Some believe he was the best Christian philosopher in his time. However, that brings some disturbing thoughts to mind when you mention Christianity and philosophy in the same sentence. It is vague. Quite vague. At least the part about being “philosophical”.
To me, it is vague because the word
philosophy is vague to the common (post)modern mind. We all say we have some sort of philosophy when it comes to this or that, or we consider one business to have a poor business philosophy, whereas another one is much better. If we can isolate the word for what it means by definition, then that will help.
Philosophy is made up of the two more separate words
philo and
sophy.
Philo means to have a strong affinity or preference for, or to love.
Sophy means to indicate knowledge or an intellectual system. It comes from the Greek word for wisdom. So there you have it. Philosophy literally means the love of wisdom or intellectual thought. Makes sense.
Then we come back to the term we all know: Christianity. It is its own philosophy in a sense that it is based on the teachings we find in Scripture, God’s Holy Word for our correction, rebuke, teaching and training in righteousness (1 Tim. 3:16). Our wisdom is found in God’s word. God’s word is not man’s wisdom. We know that there are two types of wisdom according to James 3: So-called “wisdom” and wisdom that comes from Heaven. This much should be clear.
At the same time the very nature of philosophy is solely the love and pleasure of the things that are intellectual, profound, deep and mysterious. Anyone can become philosophical, but where this has developed is that philosophy has become a train of thought all of its own. Instead of an abstract depiction of loving “wisdom”, it has become a train of thought that can be broken down into smaller sub-categories, or schools of thought, as we have seen through the ages: Absolutism, Existentialism, Pragmatism, Dualism, Pantheism, Realism, Romanticism, etc. These just scratch the surface. The study of philosophy means, now, more than just what the definition of philosophy really is. It is the study of all of these schools of thought.
So, then, to say that C.S. Lewis was a fascinating Christian philosopher is a precarious thing because I then have to explain where and how Christianity and
philosophy, as we know it, can co-exist. Can they?
Well, it’s quite simple really. C.S. Lewis is clearly of the philosophical type because of the deep thinking that he puts into the reasons for the existence of things and their purpose. I know that was an awkward sentence, but it says it all.
Socrates, Aristotle, Plato,
et al, all struggled with what it meant to exist, or to
be. It gets a little mind boggling after a while when you try to make it through their writings and understand their perspectives based on their limited science of the day. Even then, however, they indicated a clear lack of understanding of the Holy Scriptures and what it taught about Creation, the Fall of Man, the sovereignty of God, etc. The human nature; the human will; and the “off-chance” that a divine being existed took many different forms in the schools of thought.
When I started reading C.S. Lewis I sensed the same analytical spirit in him, yet it was with a Christian world-view. This is much different than that of Plato, Aristotle, and Socrates. The thinking of C.S. Lewis goes deep and he could often put himself in the other person’s shoes in order to explain a much better understanding of a given concept like he does so well in
The Screwtape Letters.

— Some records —
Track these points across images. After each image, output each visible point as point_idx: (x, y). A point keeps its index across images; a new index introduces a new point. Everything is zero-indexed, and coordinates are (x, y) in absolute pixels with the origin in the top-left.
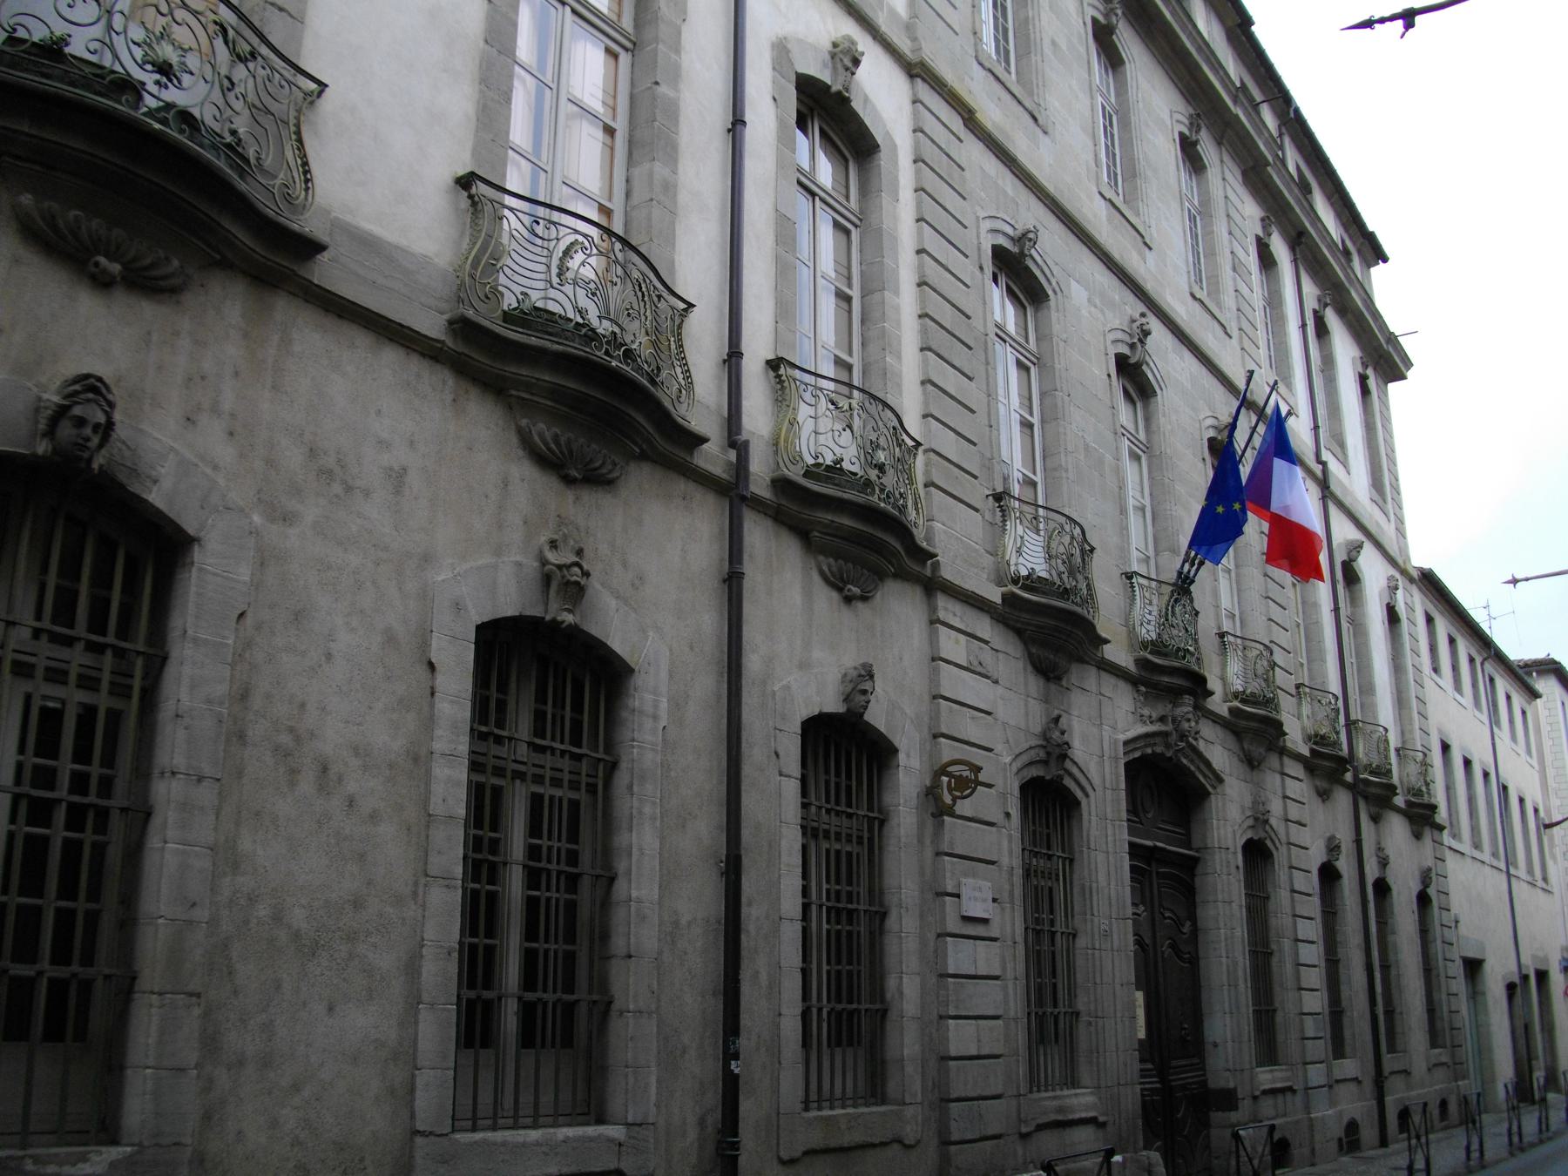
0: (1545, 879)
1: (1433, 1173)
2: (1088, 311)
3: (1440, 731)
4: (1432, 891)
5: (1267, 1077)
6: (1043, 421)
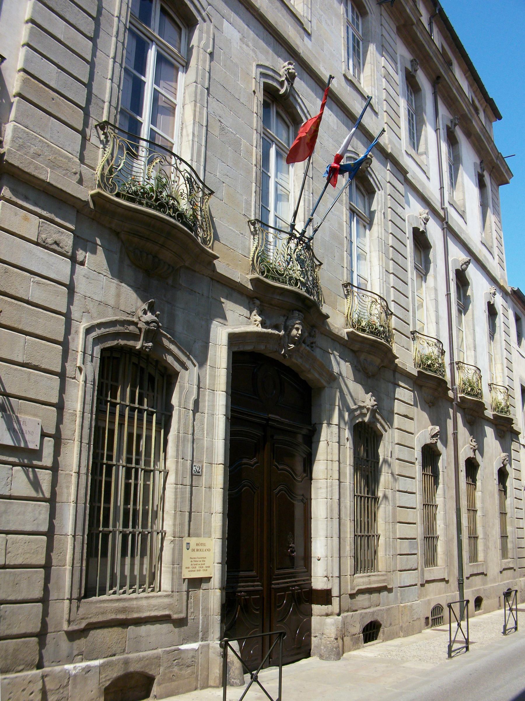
2: (445, 256)
3: (521, 380)
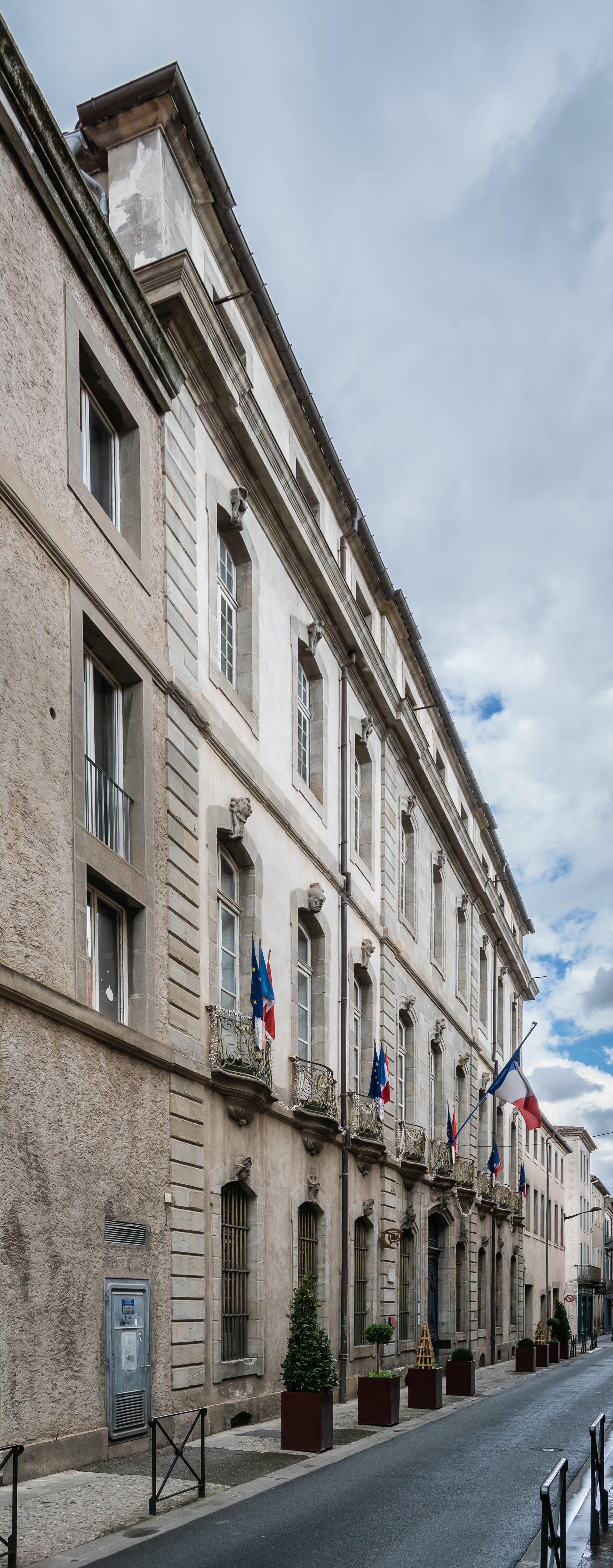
0: (562, 1245)
1: (19, 1562)
4: (516, 1256)
5: (460, 1336)
6: (406, 1080)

— WRITTEN REQUEST —
Please carry on the essay about C.S. Lewis as a Christian philosopher, picking up right after its final sentence.

— REPLY —
He also showed a great deal of knowledge in the motives behind people’s actions. By this I mean that he was able to articulate what we are so often afraid to. Again, this can be noticed in his brilliant work
The Screwtape Letters. In this book a master demon, Screwtape, writes letters to his understudy demon, Wormwood, to tell him how to make people stay unsaved and keep them away from the faith. He writes about how the little ways to make people think they are Christians are really fooling themselves and everyone else around them, which delights the older and younger demon. Lewis’ philosophical mind takes him deep into the understanding of these scary realizations as we can only agree with his careful assessment of human nature, left to itself. It simultaneously reminds us that spiritual warfare is real.
Where I think C.S. Lewis’ philosophical mind often “got the best of him” was in areas relating to the existence of free will vs. God’s omnipotence; inerrancy of Scripture; the existence of Hell; and the validity of certain Roman Catholic beliefs like praying to dead saints to intervene on our behalf to God. He even made some interesting, rather disturbing, book recommendations for spiritual reading, which I will get to. Yeah, I was surprised by this, too, but take a look.
A number of times he stated his clear belief that man had free will. So free, in fact, that God could do nothing about it, rendering God powerless over that individual’s free will. Some of you may believe this, but let me help show you where this is intrinsically wrong. I’ve worked on this in quite a few other posts, but stating that men have a completely free will denies God’s omnipotence. If God is not in full control and does not have full power and sway over people’s heart and soul, rendering Him powerless to their human will, then he is no God at all and does not deserve our praise for being mighty to save. Problems abound with the thought that men have a will so free that they can resist God.
C.S. Lewis in his own words, which is pulled from his book
The Problem of Pain (keep in mind, again, that
The Joyful Christian, which I read, is a compilation of most of his books, so I will reference quite a few):
“It is objected that the ultimate loss of a single soul means the defeat of omnipotence. And so it does. In creating beings with free will, omnipotence from the outset submits to the possibility of such defeat. What you call defeat, I call miracle: for to make things which are not Itself, and thus to become, in a sense, capable of being resisted by its own handiwork, is the most astonishing and unimaginable of all the feats we attribute to the Deity.”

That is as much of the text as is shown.